Tuesday, 30 April 2013

Chanel Pour Monsieur

I wore Chanel's Pour Monsieur today, a classic fragrance first released in the 1950s. The perfume is essentially a citrus top with a classic oakmoss and vetiver dry down. It smells good, but I'd hazard a guess that many of today's mainstream target market would find it a bit old fashioned and dated.

There are people who swear that Pour Monsieur has not changed over the years, but I find that incredibly hard to believe considering it is now in its 7th decade of production, and the restrictions on oakmoss. 

I have to admit that to my nose it smells as if Pour Monsieur has changed in the five years since I first tried it. It smells sweeter than it used to. It always had a slight powdery facet to it, but used to smell dryer, I think. Who knows for sure.
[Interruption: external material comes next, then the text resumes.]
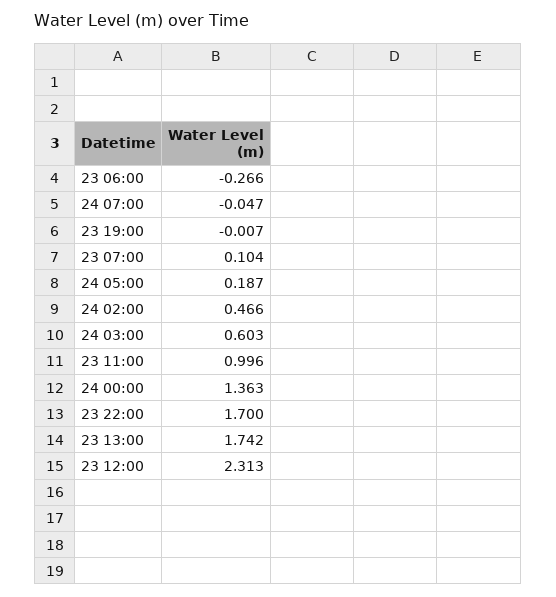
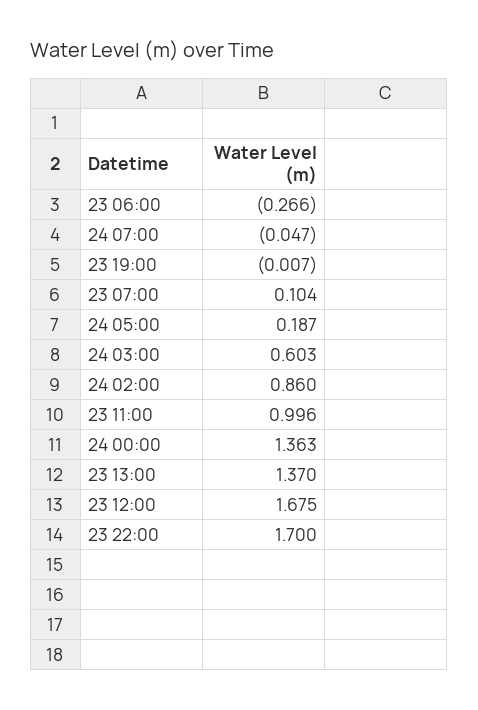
24 02:00: 0.466 -> 0.86
23 13:00: 1.742 -> 1.37
23 12:00: 2.313 -> 1.675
To add a twist to today's proceedings, I layered Pour Monsieur with Diptyque's Tam Dao, which is a fairly austere sandalwood fragrance, almost incense-like. I'm not totally sure if this combination worked, but Tam Dao did temper Pour Monsieur's green sweetness, which I enjoyed.

I could be writing total tripe here, but my recent sniffs of Chanel No 19 also seem to reveal that it too smells sweeter than it used to a few years ago. Am I just imagining things? I'd be interested to find out.


  1. They probably are both sweeter. And your nose is almost certainly telling you the truth. Was writing about Chanel today, saw this and thought, "Hurrah!" not the only person to catch changes in Chanels. Bois des Isles smelled strongly of Australian sandalwood (or some such substitute) at the height of the sandalwood shortages!

    1. Blacknall, thanks for the comment and your view. The only version of Bois des Isles that I've smelt is the reissue with the Exclusif line, so I don't have anything else to compare it to.

  2. I smelled Pour Monsieur for the first time this week. Took home the posh blotter from the Chanel stand. Not a bad one this PM, smells pretty good. Better than I expected but a bit dated too, not necessarily a bad thing though. PM shares something similar to my older bottles of Eau Sauvage. Most likely the oakmoss. Perhaps Chanel uses a tweaked oakmoss, one with the offending oakmoss parts taken out. If so Dior should do that too with Eau Sauvage and bring it back to its former glory.